> [Input data]:
━━━

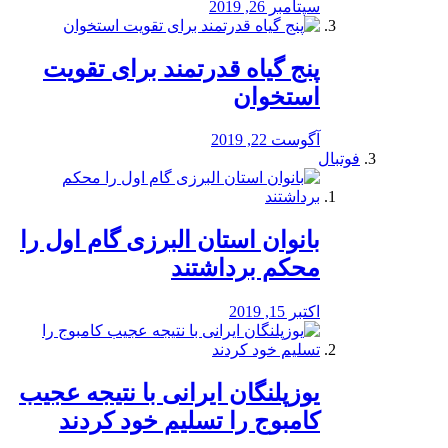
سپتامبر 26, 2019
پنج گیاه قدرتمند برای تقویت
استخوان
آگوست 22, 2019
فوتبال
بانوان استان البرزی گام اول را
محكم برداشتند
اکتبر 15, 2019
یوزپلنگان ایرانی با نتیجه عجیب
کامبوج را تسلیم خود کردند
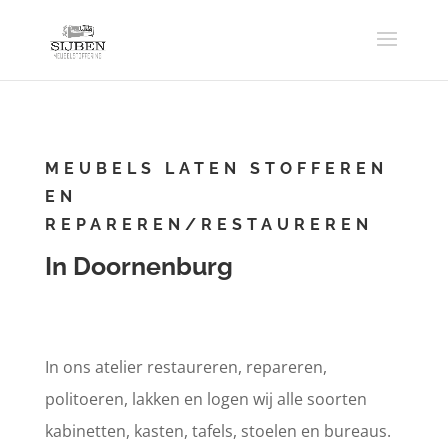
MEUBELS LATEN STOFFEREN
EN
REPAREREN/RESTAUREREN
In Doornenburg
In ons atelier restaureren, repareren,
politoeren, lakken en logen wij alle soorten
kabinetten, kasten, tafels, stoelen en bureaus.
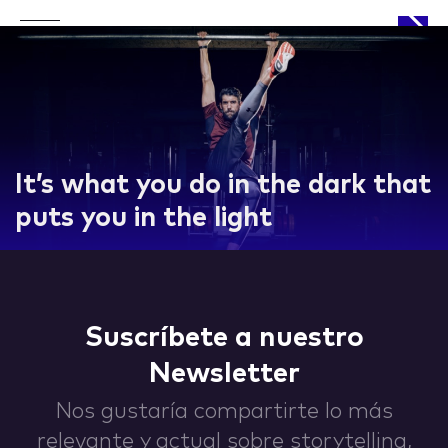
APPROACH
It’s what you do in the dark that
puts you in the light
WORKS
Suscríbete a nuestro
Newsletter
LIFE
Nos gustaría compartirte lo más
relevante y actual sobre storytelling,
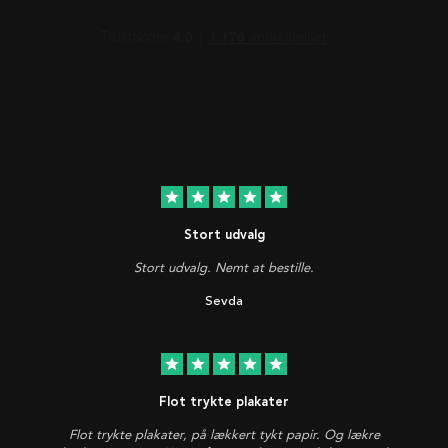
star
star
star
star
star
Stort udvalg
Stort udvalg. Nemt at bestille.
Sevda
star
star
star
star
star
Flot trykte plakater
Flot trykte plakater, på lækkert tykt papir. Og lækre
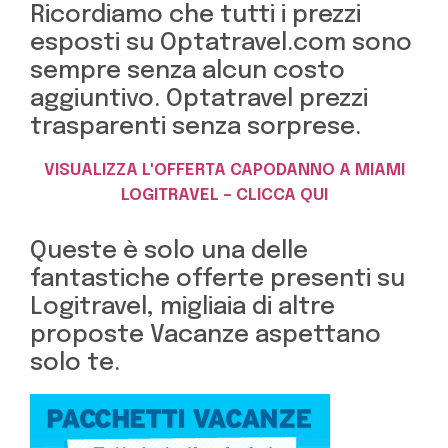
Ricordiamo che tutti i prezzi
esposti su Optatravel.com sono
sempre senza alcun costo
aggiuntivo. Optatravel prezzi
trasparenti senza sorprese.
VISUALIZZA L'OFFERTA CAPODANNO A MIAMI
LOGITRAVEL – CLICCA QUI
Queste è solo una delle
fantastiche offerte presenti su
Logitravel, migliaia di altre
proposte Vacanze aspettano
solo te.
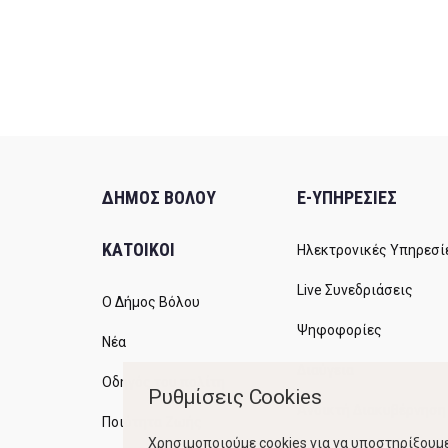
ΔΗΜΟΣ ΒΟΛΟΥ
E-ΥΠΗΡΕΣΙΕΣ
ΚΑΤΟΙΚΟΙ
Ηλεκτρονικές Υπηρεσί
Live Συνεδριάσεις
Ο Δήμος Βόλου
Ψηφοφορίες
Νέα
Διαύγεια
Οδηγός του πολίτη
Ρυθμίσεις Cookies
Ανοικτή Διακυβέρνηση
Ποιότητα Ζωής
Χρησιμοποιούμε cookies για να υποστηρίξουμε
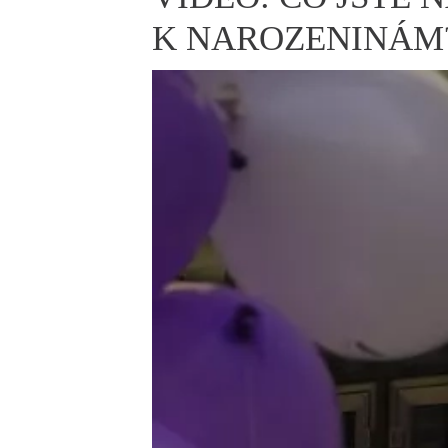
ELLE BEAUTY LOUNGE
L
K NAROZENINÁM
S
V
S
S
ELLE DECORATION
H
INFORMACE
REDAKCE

━━━

> [Your instructions]:
Retype all the text in the data above, line by line and character for character, leaving out the pictures.

> [Solution for this exercise]:
سپتامبر 26, 2019
پنج گیاه قدرتمند برای تقویت
استخوان
آگوست 22, 2019
فوتبال
بانوان استان البرزی گام اول را
محكم برداشتند
اکتبر 15, 2019
یوزپلنگان ایرانی با نتیجه عجیب
کامبوج را تسلیم خود کردند
MEUBELS LATEN STOFFEREN
EN
REPAREREN/RESTAUREREN
In Doornenburg
In ons atelier restaureren, repareren,
politoeren, lakken en logen wij alle soorten
kabinetten, kasten, tafels, stoelen en bureaus.
APPROACH
It’s what you do in the dark that
puts you in the light
WORKS
Suscríbete a nuestro
Newsletter
LIFE
Nos gustaría compartirte lo más
relevante y actual sobre storytelling,
star
star
star
star
star
Stort udvalg
Stort udvalg. Nemt at bestille.
Sevda
star
star
star
star
star
Flot trykte plakater
Flot trykte plakater, på lækkert tykt papir. Og lækre
Ricordiamo che tutti i prezzi
esposti su Optatravel.com sono
sempre senza alcun costo
aggiuntivo. Optatravel prezzi
trasparenti senza sorprese.
VISUALIZZA L'OFFERTA CAPODANNO A MIAMI
LOGITRAVEL – CLICCA QUI
Queste è solo una delle
fantastiche offerte presenti su
Logitravel, migliaia di altre
proposte Vacanze aspettano
solo te.
ΔΗΜΟΣ ΒΟΛΟΥ
E-ΥΠΗΡΕΣΙΕΣ
ΚΑΤΟΙΚΟΙ
Ηλεκτρονικές Υπηρεσί
Live Συνεδριάσεις
Ο Δήμος Βόλου
Ψηφοφορίες
Νέα
Διαύγεια
Οδηγός του πολίτη
Ρυθμίσεις Cookies
Ανοικτή Διακυβέρνηση
Ποιότητα Ζωής
Χρησιμοποιούμε cookies για να υποστηρίξουμε
ELLE BEAUTY LOUNGE
L
K NAROZENINÁM
S
V
S
S
ELLE DECORATION
H
INFORMACE
REDAKCE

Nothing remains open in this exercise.